>>>>>
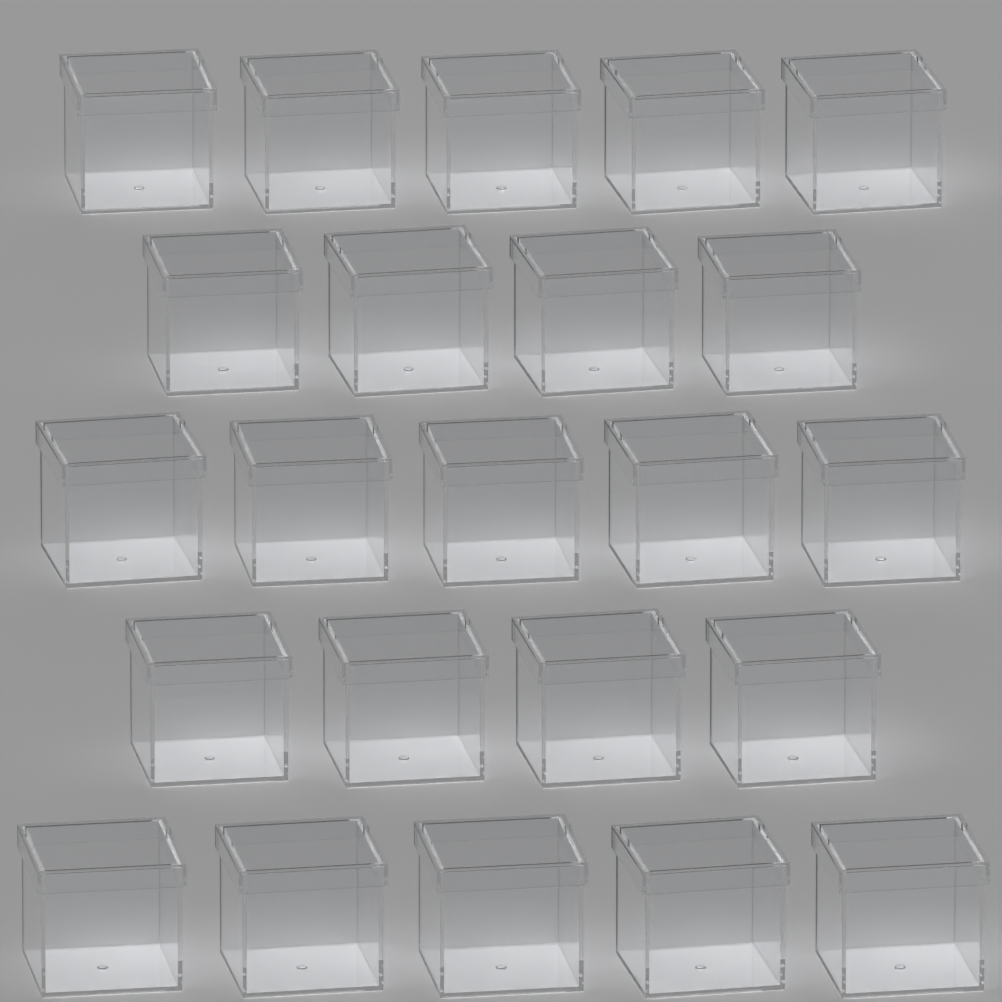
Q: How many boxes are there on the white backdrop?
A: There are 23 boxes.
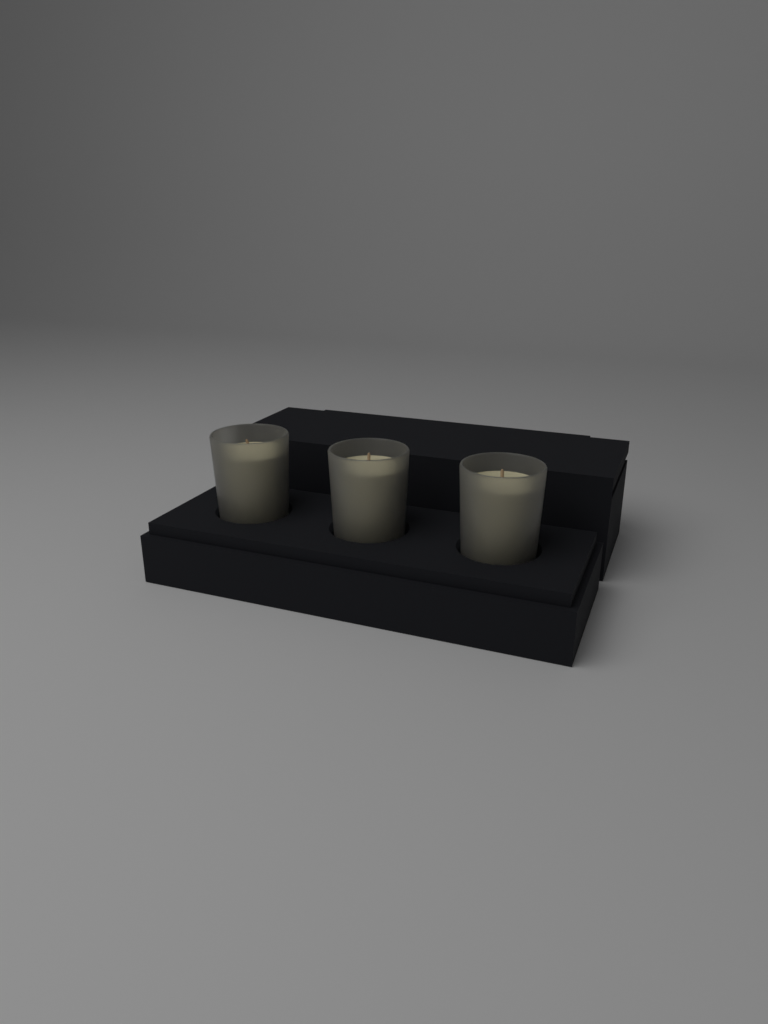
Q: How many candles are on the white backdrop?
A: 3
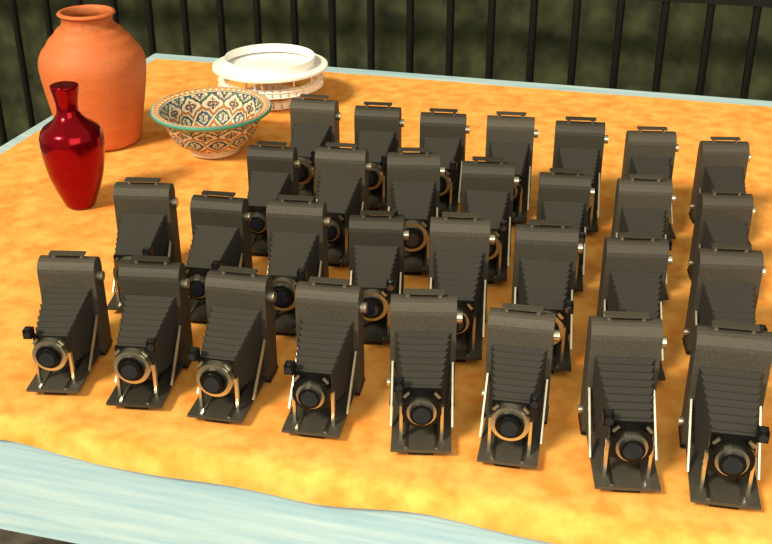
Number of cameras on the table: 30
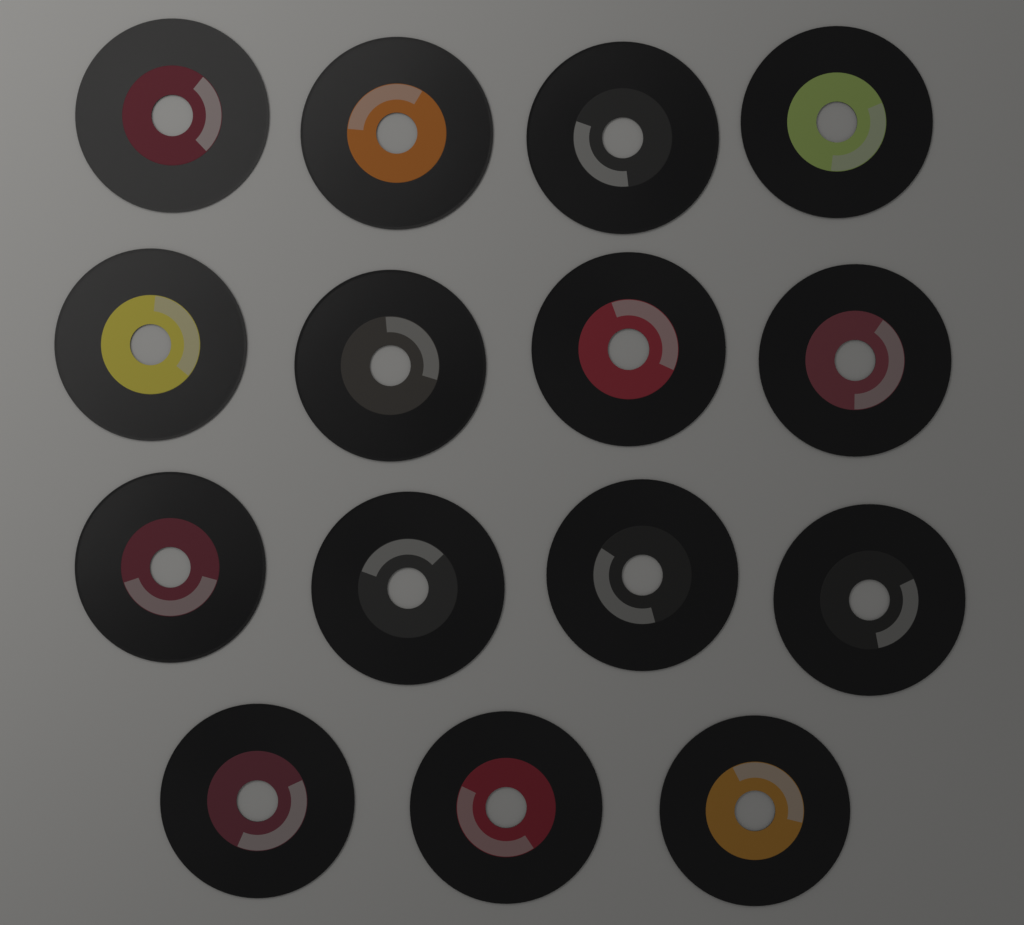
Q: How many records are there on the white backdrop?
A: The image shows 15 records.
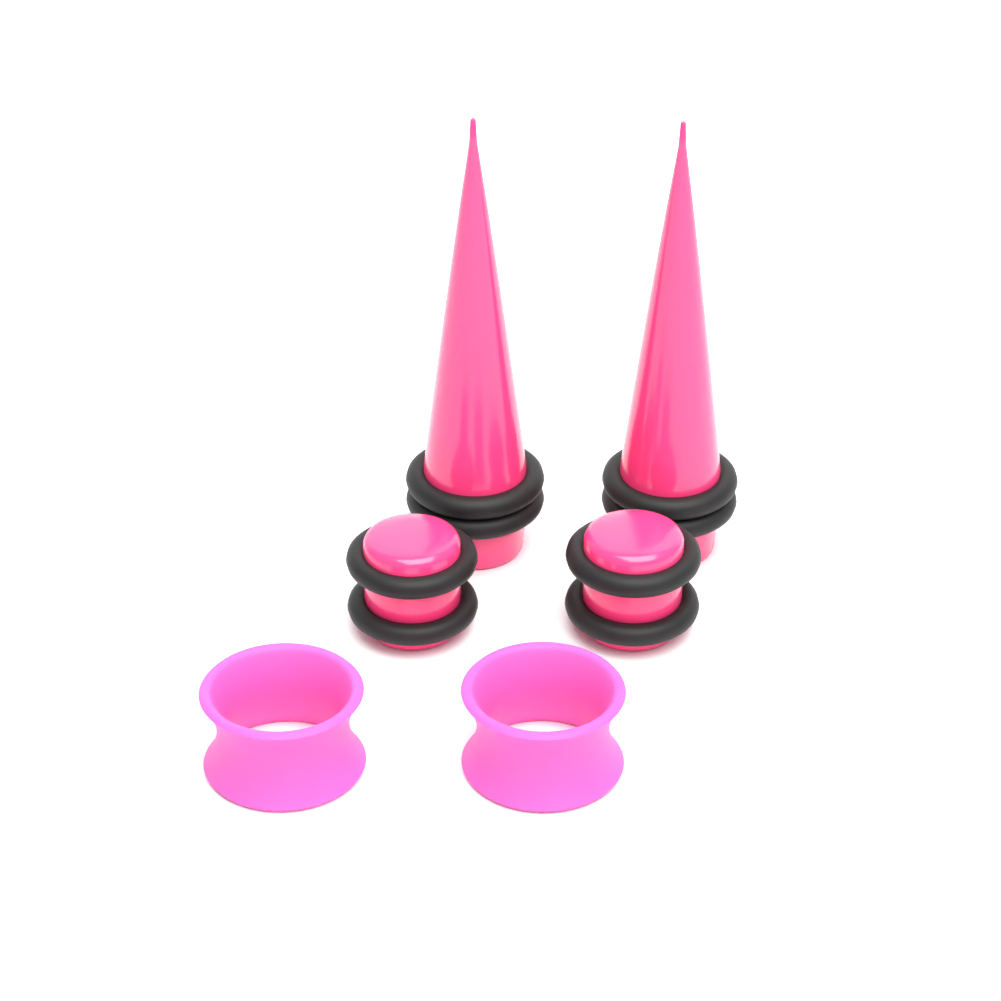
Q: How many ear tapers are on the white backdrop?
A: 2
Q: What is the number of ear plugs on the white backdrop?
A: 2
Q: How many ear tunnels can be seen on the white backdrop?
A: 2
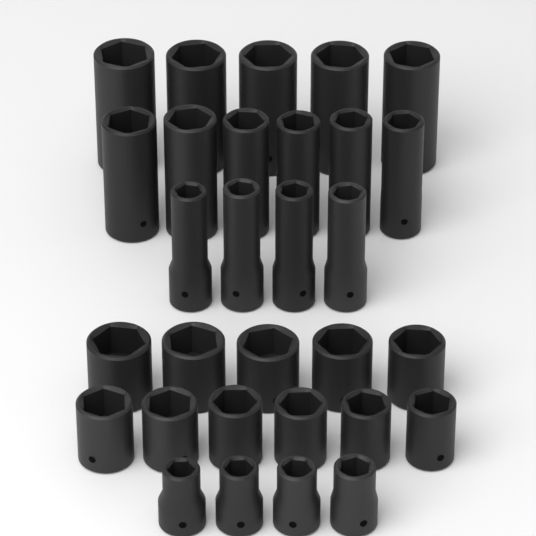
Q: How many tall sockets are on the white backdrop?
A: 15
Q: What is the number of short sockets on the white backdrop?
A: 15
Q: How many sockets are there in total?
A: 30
<<<<<
## What the exercise asks
Rewrite the entries above as a numbered list of their text lines. Drop any blank lines and leave the pictures out.

## Worked answer
1. Q: How many boxes are there on the white backdrop?
2. A: There are 23 boxes.
3. Q: How many candles are on the white backdrop?
4. A: 3
5. Number of cameras on the table: 30
6. Q: How many records are there on the white backdrop?
7. A: The image shows 15 records.
8. Q: How many ear tapers are on the white backdrop?
9. A: 2
10. Q: What is the number of ear plugs on the white backdrop?
11. A: 2
12. Q: How many ear tunnels can be seen on the white backdrop?
13. A: 2
14. Q: How many tall sockets are on the white backdrop?
15. A: 15
16. Q: What is the number of short sockets on the white backdrop?
17. A: 15
18. Q: How many sockets are there in total?
19. A: 30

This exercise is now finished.